When stocking your first aid kit, ensure all medications and pills are clearly labeled and stored to avoid rummaging around at the bottom of the bag. A top tip is to use duct tape or Sellotape to reinforce the medication packaging as this helps to keep dosage instructions secure.

Bandages, Plasters, and Tape

You never know what type of injury you’ll run into when paddling, so it’s best to have an array of bandages, plasters, and tape available in many different sizes. The ultimate paddling first aid kit should contain:


     Sterile dressings in 4x4, 3x3 and 2x2

     Non-sticky sterile dressings

     An eye pad

     8x10 and 5x9 trauma pads for serious injuries

     Gauze bandages, elastic bandages, strip bandages, knuckle bandages, and triangular bandages

     Adhesive tape or athletic tape

     Equipment to create an arm sling

     Wound closure strips



When it comes to EMT, there are a few things that shouldn’t be missed. Such as: 

     A CPR Mask; Many first aid kits will come with a portable CPR mask, but we’d advise you to invest in a real one. They’re compact and much better for protection against bodily fluids.

     Medical C-Splints; These can be used to splint any part of the body.

     A Digital Oral Thermometer

     Povidone Iodine Solution; though this is a generally basic disinfectant, it works much better than other products.

     Scissors; these should be able to cut bandages and clothing, with a blunt tip to avoid injuring patients or damaging bags.

     Antimicrobial Hand Wipes; these are perfect when it isn’t practical to use soap and water, but it’s still best to wear protective gloves when you can.

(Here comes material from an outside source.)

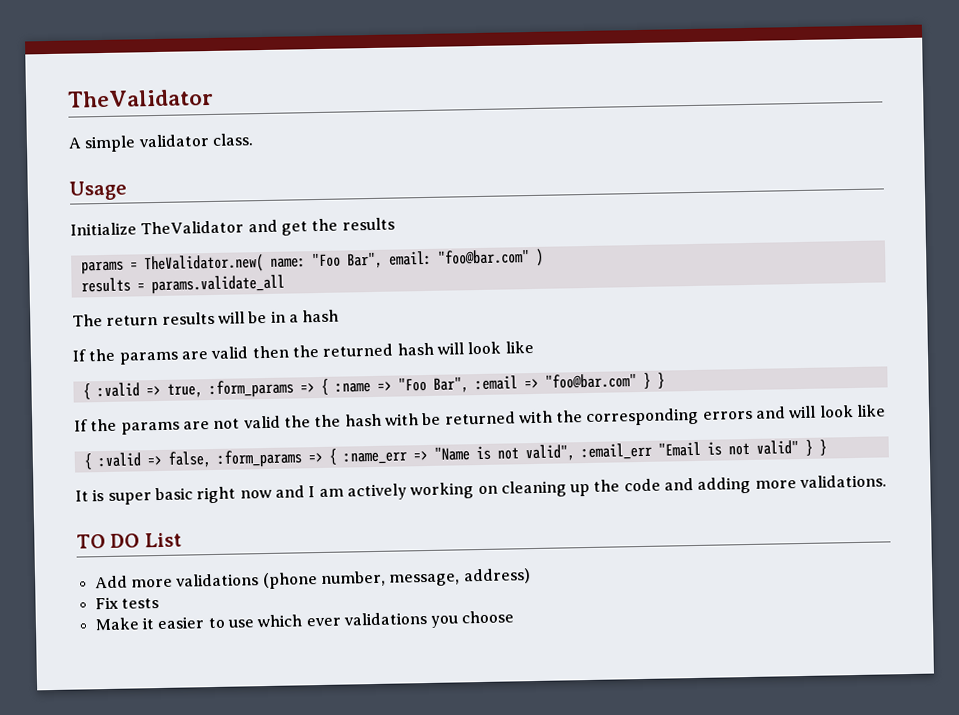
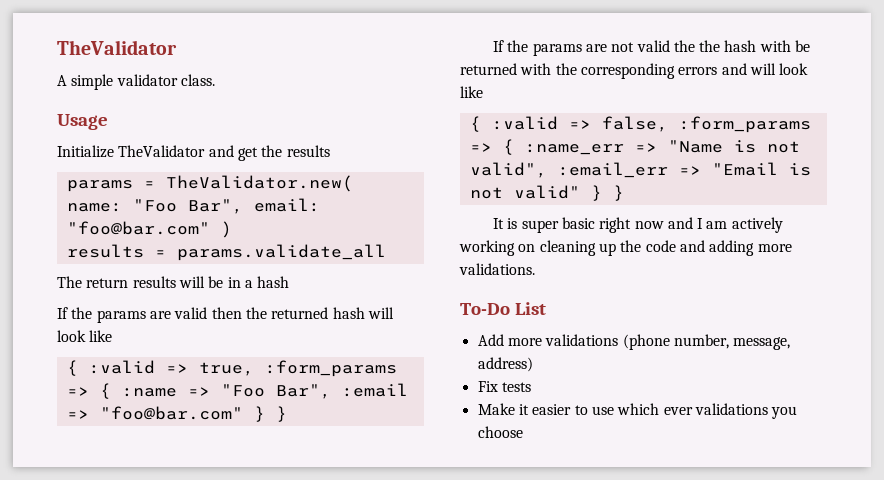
(652, 451) none -> [678,166,701,175] =>
[76,533,141,549] TO DO -> [460,303,510,315] To-Do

     An Irrigation Syringe; this is for cleaning lacerations or grazes.


Survival Equipment

You may think of yourself as a regular Bear Grylls, but even Bear Grylls needs a little help when he runs into trouble. Survival equipment is important to have and can keep you safe in times of need; safety pins, waterproof matches and something to keep you warm if you’re stuck overnight is necessary. However, there are a few other items that can come in handy such as duct tape, headlamps, spare batteries, water containers, water purification tablets, and Aquaseal.


There you have it, all the items needed to ensure your paddling first aid kit is as good as it can be. However, there are a few bonus items that - though not necessary - could really make all the difference and we’re pretty sure they’re not things you would have first thought of. For example, bicycle tubing can be used to start a fire in wet conditions and tampons come in handy if you have a nose bleed. One of the best ways to find new uses for seemingly useless products is to talk to other guides, paddlers or those that enjoy the great outdoors and don’t forget, check your kit after every trip.